Most vendors are not being deliberately deceptive. They are using "agent" because it is the term their buyers are searching for, and their product does have LLM calls in it, and the line between sophisticated automation and a basic agent is genuinely unclear enough that the label feels defensible.

A few patterns are worth recognizing.

Fixed pipelines with configurable steps. The system has a set of stages that always run in sequence. You can configure what each stage does, which model it uses, what prompt it runs. But the sequence itself is fixed. This is a configurable prompt chain. It is not an agent.

"Autonomous" that means "runs without a human clicking each step." Automation that runs on a schedule or trigger without human initiation is useful, but autonomy in this sense is not the same as an agent's ability to decide its own path. A scheduled email is autonomous in this sense.

Tool use that is always the same tool. A chatbot that always searches the web before answering, or always queries a specific database, is using a tool in a fixed way. Tool use alone does not make something an agent. The agent property is choosing which tool to use and when, based on what the task requires.

"It learns from feedback." Fine-tuning a model on user ratings, or adjusting prompts based on A/B test results, is a development process, not an agent property. An agent adapts within a single task execution based on what it observes. Learning from aggregate feedback across many interactions is model training.

A simple test you can run

When a vendor shows you a demo or describes their system, ask one question: if the system encounters something it was not specifically designed for, what happens?

A prompt chain will either fail, produce garbage output, or get stuck, because it is following a fixed sequence that has no response for that situation.

A real agent will do something with it: recognize that the situation is outside its expected parameters, decide how to handle it, attempt a response based on its reasoning, and if it cannot resolve it, escalate to a human rather than silently failing.
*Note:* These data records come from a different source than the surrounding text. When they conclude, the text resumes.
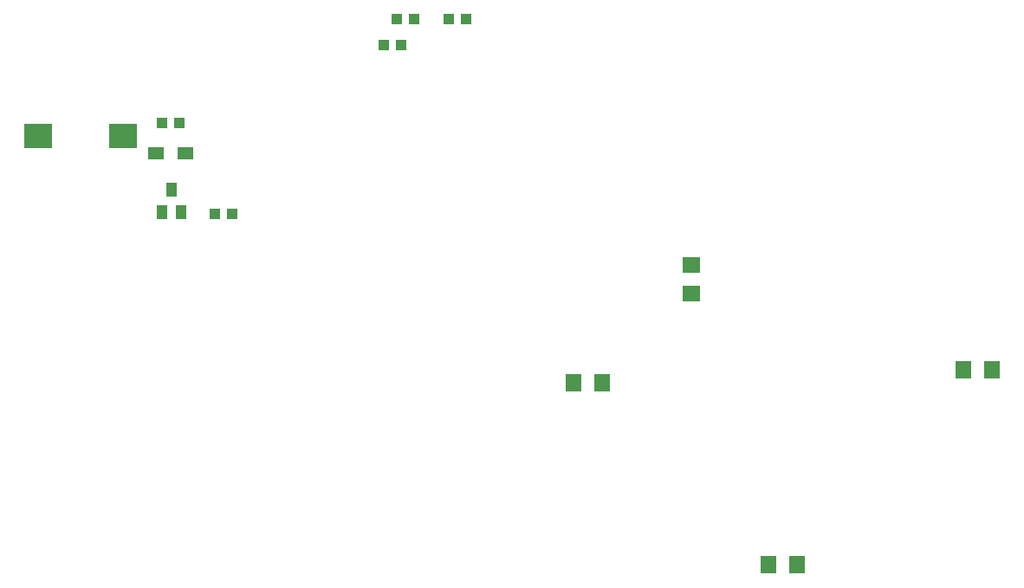
<source format=gbr>
G04 EAGLE Gerber X2 export*
%TF.Part,Single*%
%TF.FileFunction,Paste,Bot*%
%TF.FilePolarity,Positive*%
%TF.GenerationSoftware,Autodesk,EAGLE,9.1.3*%
%TF.CreationDate,2018-09-06T20:15:37Z*%
G75*
%MOMM*%
%FSLAX34Y34*%
%LPD*%
%AMOC8*
5,1,8,0,0,1.08239X$1,22.5*%
G01*
%ADD10R,1.100000X1.000000*%
%ADD11R,1.600000X1.800000*%
%ADD12R,1.800000X1.600000*%
%ADD13R,1.500000X1.200000*%
%ADD14R,2.710000X2.410000*%
%ADD15R,1.000000X1.400000*%


D10*
X503800Y1079500D03*
X486800Y1079500D03*
D11*
X671800Y749300D03*
X699800Y749300D03*
X1052800Y762000D03*
X1080800Y762000D03*
D12*
X787400Y836900D03*
X787400Y864900D03*
D11*
X862300Y571500D03*
X890300Y571500D03*
D10*
X499500Y1104900D03*
X516500Y1104900D03*
X567300Y1104900D03*
X550300Y1104900D03*
D13*
X263630Y974090D03*
X292630Y974090D03*
D10*
X321700Y914400D03*
X338700Y914400D03*
D14*
X232000Y990600D03*
X149000Y990600D03*
D15*
X279400Y938100D03*
X269900Y916100D03*
X288900Y916100D03*
D10*
X269630Y1003300D03*
X286630Y1003300D03*
M02*

</source>
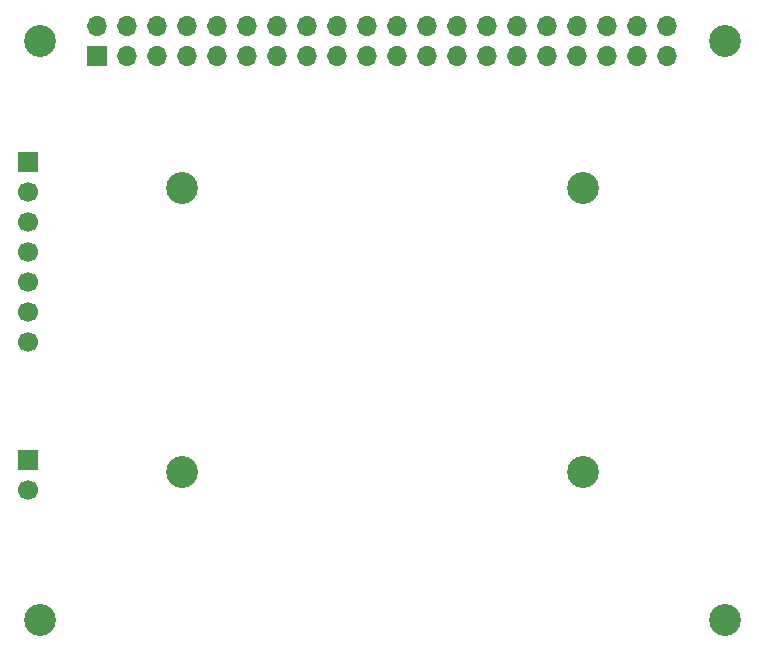
<source format=gbs>
G04 #@! TF.GenerationSoftware,KiCad,Pcbnew,9.0.4*
G04 #@! TF.CreationDate,2025-09-01T18:14:39-04:00*
G04 #@! TF.ProjectId,power_supply_hat,706f7765-725f-4737-9570-706c795f6861,rev?*
G04 #@! TF.SameCoordinates,Original*
G04 #@! TF.FileFunction,Soldermask,Bot*
G04 #@! TF.FilePolarity,Negative*
%FSLAX46Y46*%
G04 Gerber Fmt 4.6, Leading zero omitted, Abs format (unit mm)*
G04 Created by KiCad (PCBNEW 9.0.4) date 2025-09-01 18:14:39*
%MOMM*%
%LPD*%
G01*
G04 APERTURE LIST*
%ADD10C,2.700000*%
%ADD11R,1.700000X1.700000*%
%ADD12C,1.700000*%
%ADD13O,1.700000X1.700000*%
G04 APERTURE END LIST*
D10*
X149500000Y-84000000D03*
X161500000Y-47500000D03*
D11*
X102500000Y-83000000D03*
D12*
X102500000Y-85540000D03*
D10*
X103500000Y-96500000D03*
X103500000Y-47500000D03*
X115500000Y-60000000D03*
D11*
X102500000Y-57760000D03*
D12*
X102500000Y-60300000D03*
X102500000Y-62840000D03*
X102500000Y-65380000D03*
X102500000Y-67920000D03*
X102500000Y-70460000D03*
X102500000Y-73000000D03*
D10*
X161500000Y-96500000D03*
X115500000Y-84000000D03*
X149500000Y-60000000D03*
D11*
X108370000Y-48770000D03*
D13*
X108370000Y-46230000D03*
X110910000Y-48770000D03*
X110910000Y-46230000D03*
X113450000Y-48770000D03*
X113450000Y-46230000D03*
X115990000Y-48770000D03*
X115990000Y-46230000D03*
X118530000Y-48770000D03*
X118530000Y-46230000D03*
X121070000Y-48770000D03*
X121070000Y-46230000D03*
X123610000Y-48770000D03*
X123610000Y-46230000D03*
X126150000Y-48770000D03*
X126150000Y-46230000D03*
X128690000Y-48770000D03*
X128690000Y-46230000D03*
X131230000Y-48770000D03*
X131230000Y-46230000D03*
X133770000Y-48770000D03*
X133770000Y-46230000D03*
X136310000Y-48770000D03*
X136310000Y-46230000D03*
X138850000Y-48770000D03*
X138850000Y-46230000D03*
X141390000Y-48770000D03*
X141390000Y-46230000D03*
X143930000Y-48770000D03*
X143930000Y-46230000D03*
X146470000Y-48770000D03*
X146470000Y-46230000D03*
X149010000Y-48770000D03*
X149010000Y-46230000D03*
X151550000Y-48770000D03*
X151550000Y-46230000D03*
X154090000Y-48770000D03*
X154090000Y-46230000D03*
X156630000Y-48770000D03*
X156630000Y-46230000D03*
M02*

</source>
You can also ask: can you show me a case where the system took a different path than expected because of something it observed mid-task? A real agent will have examples of this. A prompt chain will not, because every run follows the same path.
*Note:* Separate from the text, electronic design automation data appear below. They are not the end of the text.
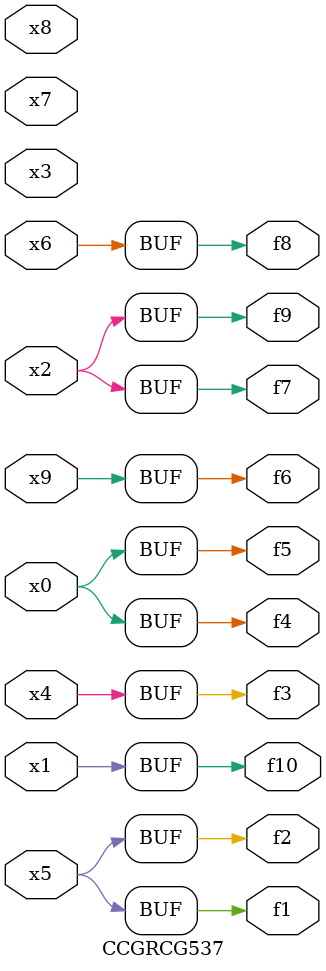
<source format=v>
module CCGRCG537(
	input x0, x1, x2, x3, x4, x5, x6, x7, x8, x9,
	output f1, f2, f3, f4, f5, f6, f7, f8, f9, f10
);
	assign f1 = x5;
	assign f2 = x5;
	assign f3 = x4;
	assign f4 = x0;
	assign f5 = x0;
	assign f6 = x9;
	assign f7 = x2;
	assign f8 = x6;
	assign f9 = x2;
	assign f10 = x1;
endmodule

</source>
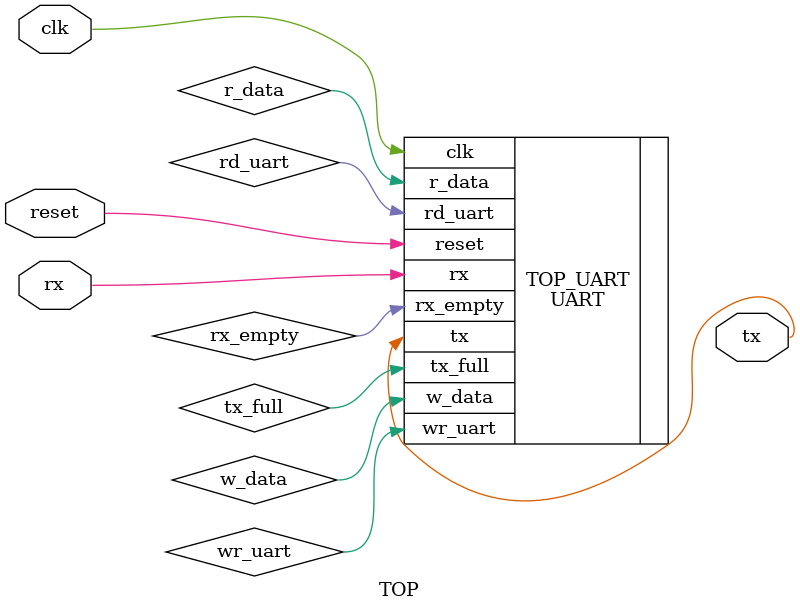
<source format=v>
`timescale 1ns / 1ps
module TOP(
	input clk,
	input reset,
	input rx,
	output tx
    );
	 
// Instantiate UART
UART TOP_UART (
    .clk(clk), 
    .reset(reset), 
    .rd_uart(rd_uart), 
    .wr_uart(wr_uart), 
    .rx(rx), 
    .w_data(w_data), 
    .tx_full(tx_full), 
    .rx_empty(rx_empty), 
    .tx(tx), 
    .r_data(r_data)
    );



endmodule

</source>
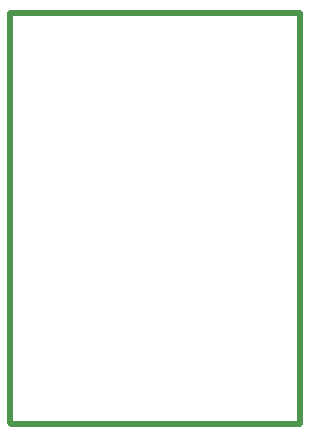
<source format=gbo>
G04*
G04 #@! TF.GenerationSoftware,Altium Limited,Altium Designer,20.1.14 (287)*
G04*
G04 Layer_Color=32896*
%FSLAX25Y25*%
%MOIN*%
G70*
G04*
G04 #@! TF.SameCoordinates,C6E2488E-A08A-4CE9-B207-DE92606EBE29*
G04*
G04*
G04 #@! TF.FilePolarity,Positive*
G04*
G01*
G75*
%ADD20C,0.02000*%
D20*
X1300Y900D02*
X97400D01*
X1000Y1200D02*
X1300Y900D01*
X1000Y1200D02*
Y137600D01*
X97400D01*
Y900D02*
Y137600D01*
M02*

</source>
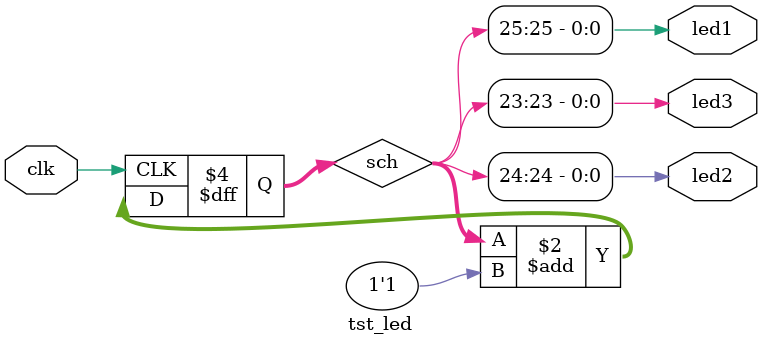
<source format=v>
`timescale 1ns / 1ps
module tst_led(
	input wire clk,
  output wire led1,
  output wire led2,
  output wire led3
    );


reg [31:0] sch=0;

always @(posedge clk)
begin

	sch<=sch+1'd1;

end

assign led1 = sch [25];
assign led2 = sch [24];
assign led3 = sch [23];


endmodule

</source>
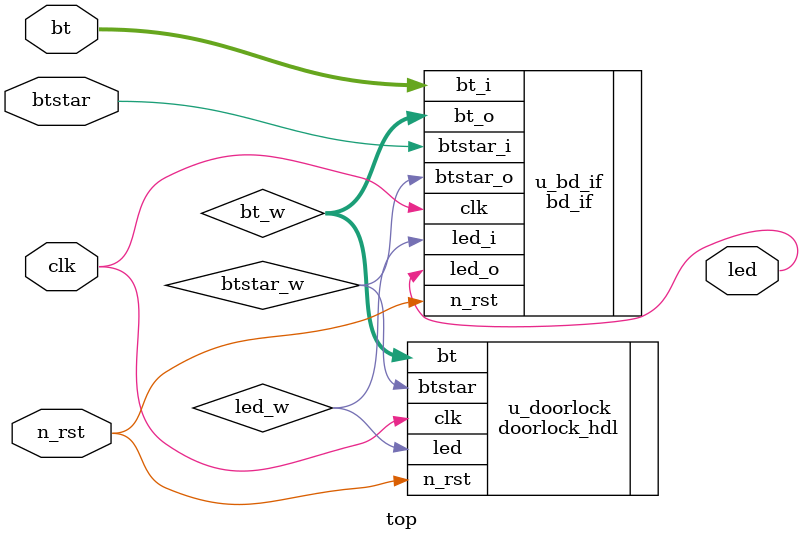
<source format=v>
module top(
	clk,
	n_rst,
	bt,
	btstar,
	led
//	fnd_en
);

parameter T_1S = 26'h2FA_F080; // d50_000_000;
parameter T_20MS = 20'hF_4240; // d1_000_000;

input clk;
input n_rst;
input [9:0] bt;
input btstar;
output led;
//output [6:0] fnd_en;

wire [9:0] bt_w;
wire btstar_w;
wire led_w;
//wire [6:0] fnd_en_w;

bd_if #(
	.T_1S(T_1S),
	.T_20MS(T_20MS)
) u_bd_if(
    .clk(clk),
    .n_rst(n_rst),
 
    .bt_i(bt),
    .btstar_i(btstar),

    //.fnd_i(fnd_en_w),
    .led_i(led_w),

    .bt_o(bt_w),
    .btstar_o(btstar_w),

    //.fnd_o(fnd_en),
    .led_o(led)
);

doorlock_hdl u_doorlock(
    .clk(clk),
    .n_rst(n_rst),
 
    .bt(bt_w),
    .btstar(btstar_w),

    //.fnd_en(fnd_en_w),
    .led(led_w)
);



endmodule

</source>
A third check is to ask how the system handles a failure partway through. In a prompt chain, a failure in step three typically means step four runs with bad input, or the whole pipeline fails. In a real agent, a failure in the middle of a task is something the agent recognizes, responds to, and either recovers from or escalates, depending on the failure type.

Why this matters in practice

If you are buying a system described as an "AI agent" and it is actually a prompt chain, you will eventually hit the boundaries of what it can handle, and you will hit them at the worst possible time: in a production environment, on a real task, with real consequences.
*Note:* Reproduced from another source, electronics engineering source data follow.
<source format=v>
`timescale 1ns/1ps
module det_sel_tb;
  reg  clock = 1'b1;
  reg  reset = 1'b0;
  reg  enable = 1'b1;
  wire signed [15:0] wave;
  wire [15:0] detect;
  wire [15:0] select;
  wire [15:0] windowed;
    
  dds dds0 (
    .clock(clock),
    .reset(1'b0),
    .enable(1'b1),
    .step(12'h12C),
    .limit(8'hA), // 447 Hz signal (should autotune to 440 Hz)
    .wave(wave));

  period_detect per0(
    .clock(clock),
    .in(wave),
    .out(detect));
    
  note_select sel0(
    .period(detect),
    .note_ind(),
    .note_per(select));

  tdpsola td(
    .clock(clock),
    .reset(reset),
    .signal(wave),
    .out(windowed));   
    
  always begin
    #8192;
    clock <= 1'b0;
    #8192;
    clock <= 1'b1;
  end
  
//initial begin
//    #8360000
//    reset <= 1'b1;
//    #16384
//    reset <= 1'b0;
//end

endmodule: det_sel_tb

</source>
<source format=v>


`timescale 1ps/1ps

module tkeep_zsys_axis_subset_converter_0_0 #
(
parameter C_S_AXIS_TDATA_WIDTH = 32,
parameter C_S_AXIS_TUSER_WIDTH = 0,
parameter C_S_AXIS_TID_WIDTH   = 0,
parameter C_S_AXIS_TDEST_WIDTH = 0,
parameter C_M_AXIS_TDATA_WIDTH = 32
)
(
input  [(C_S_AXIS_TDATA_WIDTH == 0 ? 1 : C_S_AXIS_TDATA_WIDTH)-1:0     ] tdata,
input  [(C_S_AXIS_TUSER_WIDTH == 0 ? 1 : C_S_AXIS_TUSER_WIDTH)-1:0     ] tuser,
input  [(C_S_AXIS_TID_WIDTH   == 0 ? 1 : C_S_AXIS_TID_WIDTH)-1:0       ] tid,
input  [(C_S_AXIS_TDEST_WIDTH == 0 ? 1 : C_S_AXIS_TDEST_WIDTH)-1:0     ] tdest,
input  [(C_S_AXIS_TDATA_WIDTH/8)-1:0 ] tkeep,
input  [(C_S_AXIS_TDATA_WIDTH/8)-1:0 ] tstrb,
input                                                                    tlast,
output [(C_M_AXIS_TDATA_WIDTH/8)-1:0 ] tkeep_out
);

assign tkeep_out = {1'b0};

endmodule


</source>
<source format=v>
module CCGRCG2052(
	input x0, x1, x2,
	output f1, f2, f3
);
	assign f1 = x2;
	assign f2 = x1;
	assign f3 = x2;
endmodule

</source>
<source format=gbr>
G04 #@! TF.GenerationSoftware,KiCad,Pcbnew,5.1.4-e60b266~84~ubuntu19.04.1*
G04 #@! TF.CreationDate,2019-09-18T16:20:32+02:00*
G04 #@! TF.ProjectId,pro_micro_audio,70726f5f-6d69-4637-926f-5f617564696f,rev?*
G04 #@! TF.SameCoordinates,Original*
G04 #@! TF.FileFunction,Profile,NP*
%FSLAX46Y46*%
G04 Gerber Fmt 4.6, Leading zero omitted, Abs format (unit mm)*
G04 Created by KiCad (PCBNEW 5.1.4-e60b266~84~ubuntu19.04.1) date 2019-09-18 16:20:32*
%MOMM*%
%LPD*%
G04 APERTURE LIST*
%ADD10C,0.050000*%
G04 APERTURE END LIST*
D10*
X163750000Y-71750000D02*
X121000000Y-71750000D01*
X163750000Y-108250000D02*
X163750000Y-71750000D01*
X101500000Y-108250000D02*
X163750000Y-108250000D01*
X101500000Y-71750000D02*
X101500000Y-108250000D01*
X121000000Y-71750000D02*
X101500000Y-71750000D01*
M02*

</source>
Prompt chains are brittle at the edges. They work well inside the range of inputs they were designed for and fail unpredictably outside that range. Real agents are more robust at the edges because they can reason about what they are seeing rather than just executing a fixed plan.

The other practical implication is maintenance. A prompt chain needs to be updated every time the world changes in a way the developer did not anticipate. A new input format, a changed API response, a new type of document. Each of these requires a developer to reopen the code and add handling. An agent handles novel situations within its reasoning capability without requiring a code change, because it is reasoning about what to do rather than following rules written in advance.

This does not mean agents are always the right choice. Prompt chains are cheaper to build, easier to test, simpler to audit, and more predictable in their behavior. For workflows that are genuinely repetitive and well-defined, a well-built prompt chain is often better than an agent, because the predictability is a feature, not a limitation.

The problem is not using prompt chains. The problem is paying for an agent and getting a prompt chain, or building on the assumption that you have adaptive autonomous capability when what you actually have is a fixed pipeline that will break when the real world surprises it.

Know what you have. Build what the problem actually requires.